Given entries Start Marker
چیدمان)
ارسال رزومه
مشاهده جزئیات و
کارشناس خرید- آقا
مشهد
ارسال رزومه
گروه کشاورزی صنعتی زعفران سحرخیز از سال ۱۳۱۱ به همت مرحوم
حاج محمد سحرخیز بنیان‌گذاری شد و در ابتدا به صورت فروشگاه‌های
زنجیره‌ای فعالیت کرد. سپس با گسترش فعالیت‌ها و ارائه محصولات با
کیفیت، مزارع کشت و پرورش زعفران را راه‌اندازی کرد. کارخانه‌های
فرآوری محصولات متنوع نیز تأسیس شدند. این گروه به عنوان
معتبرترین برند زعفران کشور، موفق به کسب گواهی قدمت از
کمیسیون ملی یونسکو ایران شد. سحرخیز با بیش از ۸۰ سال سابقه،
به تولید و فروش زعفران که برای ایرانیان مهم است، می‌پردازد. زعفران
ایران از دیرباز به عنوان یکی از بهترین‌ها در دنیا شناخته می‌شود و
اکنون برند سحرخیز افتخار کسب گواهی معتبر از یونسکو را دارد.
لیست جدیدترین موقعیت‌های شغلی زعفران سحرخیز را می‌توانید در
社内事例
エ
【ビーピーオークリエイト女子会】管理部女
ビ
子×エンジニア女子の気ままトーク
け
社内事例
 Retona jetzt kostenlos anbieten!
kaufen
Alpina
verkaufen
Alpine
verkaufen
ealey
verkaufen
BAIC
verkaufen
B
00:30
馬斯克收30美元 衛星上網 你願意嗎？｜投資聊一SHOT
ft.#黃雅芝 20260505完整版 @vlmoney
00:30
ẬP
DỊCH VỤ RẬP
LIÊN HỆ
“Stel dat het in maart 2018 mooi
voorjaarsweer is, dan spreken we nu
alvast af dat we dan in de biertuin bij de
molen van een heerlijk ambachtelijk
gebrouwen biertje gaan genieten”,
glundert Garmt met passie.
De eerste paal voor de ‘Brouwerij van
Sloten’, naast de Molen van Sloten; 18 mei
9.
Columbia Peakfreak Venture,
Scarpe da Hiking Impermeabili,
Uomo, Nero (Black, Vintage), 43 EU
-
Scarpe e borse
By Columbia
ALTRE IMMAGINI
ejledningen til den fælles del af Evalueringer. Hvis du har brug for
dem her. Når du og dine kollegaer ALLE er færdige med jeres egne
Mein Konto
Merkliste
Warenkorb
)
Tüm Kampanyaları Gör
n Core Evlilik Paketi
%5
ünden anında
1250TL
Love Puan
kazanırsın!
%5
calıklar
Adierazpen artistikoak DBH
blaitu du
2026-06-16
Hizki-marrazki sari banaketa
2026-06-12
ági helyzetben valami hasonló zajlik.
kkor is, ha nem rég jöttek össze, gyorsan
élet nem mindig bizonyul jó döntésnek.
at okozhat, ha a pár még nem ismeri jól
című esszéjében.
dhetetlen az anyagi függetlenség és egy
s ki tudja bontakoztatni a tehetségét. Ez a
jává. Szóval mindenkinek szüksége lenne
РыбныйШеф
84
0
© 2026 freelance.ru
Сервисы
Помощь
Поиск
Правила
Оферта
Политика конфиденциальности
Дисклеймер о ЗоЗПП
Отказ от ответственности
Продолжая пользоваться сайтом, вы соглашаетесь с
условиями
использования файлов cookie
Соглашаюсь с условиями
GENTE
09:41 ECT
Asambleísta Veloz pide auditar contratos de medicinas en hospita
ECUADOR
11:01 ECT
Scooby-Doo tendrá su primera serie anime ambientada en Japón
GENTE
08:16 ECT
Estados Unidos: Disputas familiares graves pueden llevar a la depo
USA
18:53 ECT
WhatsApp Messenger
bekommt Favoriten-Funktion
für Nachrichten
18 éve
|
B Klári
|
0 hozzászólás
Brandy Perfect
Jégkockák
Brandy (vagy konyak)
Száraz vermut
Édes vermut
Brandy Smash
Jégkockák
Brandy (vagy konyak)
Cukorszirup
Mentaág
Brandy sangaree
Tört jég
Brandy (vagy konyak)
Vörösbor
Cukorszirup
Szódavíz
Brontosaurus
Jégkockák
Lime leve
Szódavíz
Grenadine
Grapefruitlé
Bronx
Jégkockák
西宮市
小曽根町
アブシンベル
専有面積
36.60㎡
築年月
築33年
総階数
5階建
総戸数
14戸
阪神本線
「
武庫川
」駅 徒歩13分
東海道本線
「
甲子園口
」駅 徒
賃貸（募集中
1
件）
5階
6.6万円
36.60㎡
Given entries End Marker
▶ [Your task]:
List, from the entries above, every line in which the word "Scarpe" shows up.

▶ [Written response]:
Scarpe da Hiking Impermeabili,
Scarpe e borse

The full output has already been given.